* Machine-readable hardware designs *

————————

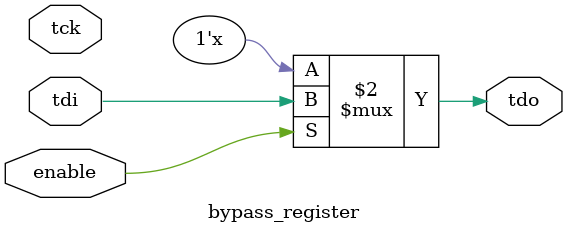
<source format=sv>
module bypass_register (
    input tck, tdi, enable,
    output logic tdo
);

always @(tck) begin
    if (enable)
        tdo <= tdi;
end

endmodule // bypass_register
</source>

————————

Only the text of the records belongs in your answer, copied exactly as it appears above.

* REPLY *
<source format=sv>
module bypass_register (
    input tck, tdi, enable,
    output logic tdo
);

always @(tck) begin
    if (enable)
        tdo <= tdi;
end

endmodule // bypass_register
</source>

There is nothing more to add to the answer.